SELECTED EXTRACT:

BEGIN

These representations of an uncertain future for non-tendering shareholders, including the possibility of holding stock that did not pay dividends and would probably not be marketable, form the basis of the allegations by the plaintiffs here and in Hynson that the tender offer was coercive.
The board of directors of ABC met quickly in response to the tender offer. Charles Adair, the president and chief executive officer of ABC, who had taken office after Drummond had acquired the majority of the ABC stock and who had previously been Garry Drummond's executive assistant, was in Washington, D.C., the day the tender offer was announced. Adair flew back to Birmingham on a Drummond Company airplane the next day, and a meeting of the ABC board of directors was held at the Drummond Company hangar. The board of directors of ABC voted to take a neutral position on the tender offer. This action, coupled with the board's alleged failure to inquire into the fairness of the offering price or any other aspects of the tender offer, is the basis of the allegations of breach of fiduciary duty against the board members who are the individual defendants in this action and who were defendants inHynson.
On December 18, the SPC wrote a letter to many of the ABC stockholders indicating its opposition to the tender offer and stating, "The Committee continues to believe that the ABC stock has a value of not less than $100 per share." Among the reasons given by the SPC for its belief that "the disclosures made by Drummond are not adequate" were that "Drummond has not given consideration to the liquidation value of ABC"; "Drummond has failed to inform the public stockholders of ABC as to the value of the coal resources and reserves of ABC"; "ABC has approximately 60,000 acres of timberlands," the value of which was not disclosed by Drummond; and Drummond's income projections for ABC were low. In short, the very points now alleged as bases for the fraud allegations were known to the ABC stockholders at an early stage in the tender offer, if not before.

END

SOURCE DATA:
BEGIN

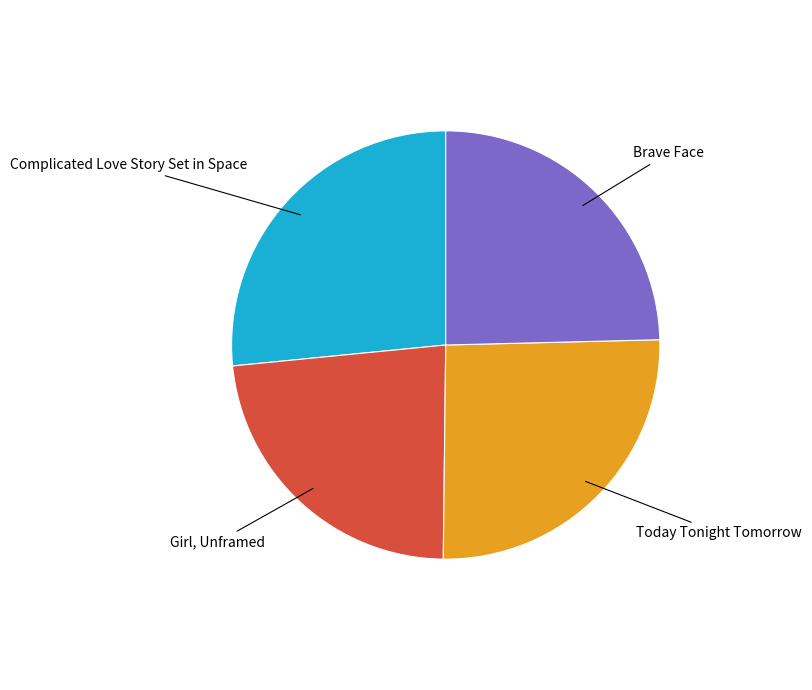

Count the number of slices in the pie.

4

END

Write the next part of the passage on Drummond's tender offer for ABC stock, starting right after its last sentence.

EXERCISE ANSWER:
Enough ABC shareholders responded to the tender offer that Drummond acquired through the tender offer, together with the stock it already owned, approximately 91% of the outstanding stock of ABC. It effected a short-form merger in August 1985 and acquired, for $75.60 per share, the remainder, except that some of the remaining ABC stockholders filed for an appraisal and obtained a higher price, as explained below. The plaintiffs in the actions below, appellants *Page 940 here, owned ABC stock that Drummond acquired either through the tender offer or through the merger.
On January 4, 1985, less than a month after Drummond made the tender offer, several ABC stockholders filed a class action,Hynson v. Drummond Coal Co., supra, in the Delaware Chancery Court of New Castle County on behalf of a class of all ABC stockholders other than the defendants. On December 3, 1985, several shareholders who did not tender their shares and who objected to the merger filed an action in the Delaware Chancery Court of New Castle County for a judicial appraisal of their shares. Neal v. Alabama By-Products Corp., CV No. 8282 (Del.Ch. 1990).4 The Neal plaintiffs were excepted from the Hynson class. Many of the plaintiff ABC shareholders tendered some shares, surrendered some in the merger, and held some for appraisal, or otherwise deliberately took advantage of two of these three options.
In a settlement of Hynson in November 1989, Drummond agreed to pay about $5,000,000, approximately an additional $5 per share of ABC stock. Notice of the settlement was mailed to the class members on November 29, 1989. The notice did not give the class members a right to opt out, but it did provide the following:
"Any member of the Class who objects to the certification of the Class, the Stipulation, the Settlement, the judgments with respect thereto, and/or the award of attorneys' fees and expenses to plaintiffs' counsel, or who otherwise wishes to be heard, may appear in person or by his attorney at the Hearing and present any evidence or argument that may be proper and relevant. . . .
"Any person who fails to object in the manner prescribed above shall be deemed to have waived such objection and shall be forever barred from raising such objection in this or any other action or proceeding."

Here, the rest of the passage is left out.